In this series of articles, I want to describe our experience in creating a fully automated testing strategy (without QA) of the Nielsen Marketing Cloud web application that we have been creating over the past few years.
In the Nielsen Marketing Cloud development center, we work without any manual testing of both new functionality and regressions. And it gives us a lot of advantages:
- manual testing is expensive. The automatic test is written once, and you can run it millions of times.
- each developer feels more responsibility, since no one will check his new features
- release time is reduced, you can upload new functionality every day without having to wait for other people or teams
- confidence in the code
- code self-documentation
In the long run, good testing automation gives better quality and reduces the number of regressions for the old functionality.
')
But then the million dollar question arises - how to automate testing effectively?
Part 1 - How not to do
When most developers hear “automated testing” they think “automating user behavior” (end to end tests using Selenium) and we, too, were no exception to this rule.
Of course, we knew about the importance of unit and integration tests, but “Let's just go into the system, press the button and check all parts of the system together” seemed like a rather logical first step in automation.
As a result, the decision was made - let's write a bunch of end to end tests through Selenium!
It seemed like a good idea. But the result to which we eventually came was not so joyful. Here are the problems we encountered:
1. Unstable tests
At some point, when we wrote a fairly large number of end to end tests, they began to fall. And the falls were not permanent.

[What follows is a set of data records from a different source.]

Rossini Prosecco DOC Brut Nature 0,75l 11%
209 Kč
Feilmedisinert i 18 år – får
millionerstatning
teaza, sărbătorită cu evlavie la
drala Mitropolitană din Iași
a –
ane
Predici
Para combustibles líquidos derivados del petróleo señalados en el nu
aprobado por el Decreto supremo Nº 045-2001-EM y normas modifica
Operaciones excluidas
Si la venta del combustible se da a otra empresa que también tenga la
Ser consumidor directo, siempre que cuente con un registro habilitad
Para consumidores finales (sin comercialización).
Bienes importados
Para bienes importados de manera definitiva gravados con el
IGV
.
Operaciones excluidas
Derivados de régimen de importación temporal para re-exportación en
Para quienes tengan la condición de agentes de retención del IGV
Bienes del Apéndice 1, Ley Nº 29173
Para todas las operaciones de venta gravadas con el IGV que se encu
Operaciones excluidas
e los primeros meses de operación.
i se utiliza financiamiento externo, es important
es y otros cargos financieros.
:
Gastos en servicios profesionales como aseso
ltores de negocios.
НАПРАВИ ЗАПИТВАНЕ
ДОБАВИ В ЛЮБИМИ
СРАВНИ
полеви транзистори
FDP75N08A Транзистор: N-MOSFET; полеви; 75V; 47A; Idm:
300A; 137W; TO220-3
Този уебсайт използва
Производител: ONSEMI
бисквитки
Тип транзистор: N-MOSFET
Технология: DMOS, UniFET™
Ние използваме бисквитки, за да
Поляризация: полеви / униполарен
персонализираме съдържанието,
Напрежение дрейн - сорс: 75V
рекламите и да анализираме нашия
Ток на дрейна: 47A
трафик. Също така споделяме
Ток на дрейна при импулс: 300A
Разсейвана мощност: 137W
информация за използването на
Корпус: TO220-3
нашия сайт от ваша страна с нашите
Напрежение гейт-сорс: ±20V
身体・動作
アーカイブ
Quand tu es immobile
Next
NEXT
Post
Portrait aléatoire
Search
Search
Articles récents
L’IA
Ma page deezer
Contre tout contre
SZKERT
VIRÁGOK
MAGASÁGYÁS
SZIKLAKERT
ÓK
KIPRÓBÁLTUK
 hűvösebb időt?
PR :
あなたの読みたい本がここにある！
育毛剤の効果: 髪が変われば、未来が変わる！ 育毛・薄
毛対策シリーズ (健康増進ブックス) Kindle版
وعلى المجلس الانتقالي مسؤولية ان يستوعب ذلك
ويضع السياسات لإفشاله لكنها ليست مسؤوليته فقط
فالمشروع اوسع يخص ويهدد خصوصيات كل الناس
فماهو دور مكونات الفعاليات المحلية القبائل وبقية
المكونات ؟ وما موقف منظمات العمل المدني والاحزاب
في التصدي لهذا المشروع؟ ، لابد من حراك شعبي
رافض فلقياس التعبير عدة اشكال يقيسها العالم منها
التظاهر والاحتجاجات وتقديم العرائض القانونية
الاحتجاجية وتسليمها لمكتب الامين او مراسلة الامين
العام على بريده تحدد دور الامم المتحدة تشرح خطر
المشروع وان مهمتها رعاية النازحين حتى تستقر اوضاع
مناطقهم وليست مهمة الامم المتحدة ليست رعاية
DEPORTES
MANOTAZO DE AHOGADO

What do the developers do when they do not understand why the test accidentally fell? That's right - they add sleep.
It begins with the addition of sleep for 300ms in one place, then for 1 second in another, then for 3 seconds.
At some point, we find something like this in the tests:
sleep (60000) // wait for action to be completed
I think it's obvious enough why adding sleep is a bad idea, huh? *
* if all the same is not present - sleeps slow down the work of tests and they are permanent, which means that if something goes wrong and some operation takes more time than it was planned, your tests will fall, that is, they will be unstable and not deterministic.
2. Tests are slow
Because automated end to end tests test a real system with a real server and database, running such tests is a rather slow process.
When something is slow, developers will usually avoid it, so no one will run tests on the local environment and the code will push into the version control system with the hope that the CI will be green. But it is not. And CI is red. And the developer has already gone home. AND…
3. The fall of the tests is not informative
One of the biggest problems of our end to end tests is that if something is wrong with them, we cannot understand what the problem is.
And the problem can be ANYWHERE: the environment (remember that ALL parts of the system are part of the equation), configuration, server, frontend, data, or just not a stable test (not enough sleep).
And the only thing you see is:

In the end - the definition of what really went wrong takes a lot of time and quickly begins to bother.
4. Test data
Since we test the entire system with all the layers together, it is sometimes very difficult to simulate or create a complex script. For example, if we want to test how the user interface will react when the server is not available or the data in the database is corrupted, this is not a trivial task at all, so most developers will take the path of least resistance and simply test only positive scenarios. And no one will know how the system will behave in the event of problems (and they will definitely arise).
But this is just an example, often you need to check a specific scenario when a button should be inactive, and building a whole universe for this particular scenario requires real big effort. And this is not to mention the fact that it would clear the data after the tests, so as not to leave trash for the following tests.
5. Dynamic user interface
In fashionable single-page (SPA) applications, the user interface is very dynamic, elements appear and disappear, animations hide elements, pop-up windows appear, parts of the screen change asynchronously depending on data in other parts, etc.
This makes automating scripts much more difficult, since in most cases it is very difficult to define a condition that means that the action was completed successfully.

6. Let's build our own framework
At some point, we began to realize that our tests are quite repeating each other, since different parts of the user interface use the same elements (search, filtering, tables, etc.).
We didn’t really want to copy-paste the test code, so we started building our own test framework with some generalized scenarios that could be used in other scenarios.
After that, we realized that some elements could be used differently, have different data, etc. So our generalized parts became overgrown with configurations, inheritance, factories and other design patterns.
In the end, our test code became really complicated and only a few people in the team understood how this magic works.
Total
Of course, some problems can be partially solved (parallel testing of tests, taking screenshots when tests fall, etc.), but as a result this set of end to end tests has become very problematic, difficult and expensive to maintain.
Moreover, at some point we had so many false drops and stability problems that the developers simply stopped considering the red tests seriously. And this is even worse than not having any tests at all!
As a result, we have:
- thousands of end to end tests
- 1.5 hours per start (20 minutes with parallel start)
- fall almost every day and when they are red - we have to test manually
- it takes a lot of developer time to play and fix test problems
- 30 thousand lines of code in end to end tests
The final result we got is known as the "
Antipattern Ice Cream Horn ".

In general, we decided to significantly reduce the number of our end-to-end tests and use something much steeper instead. But about it in the following part of our narration.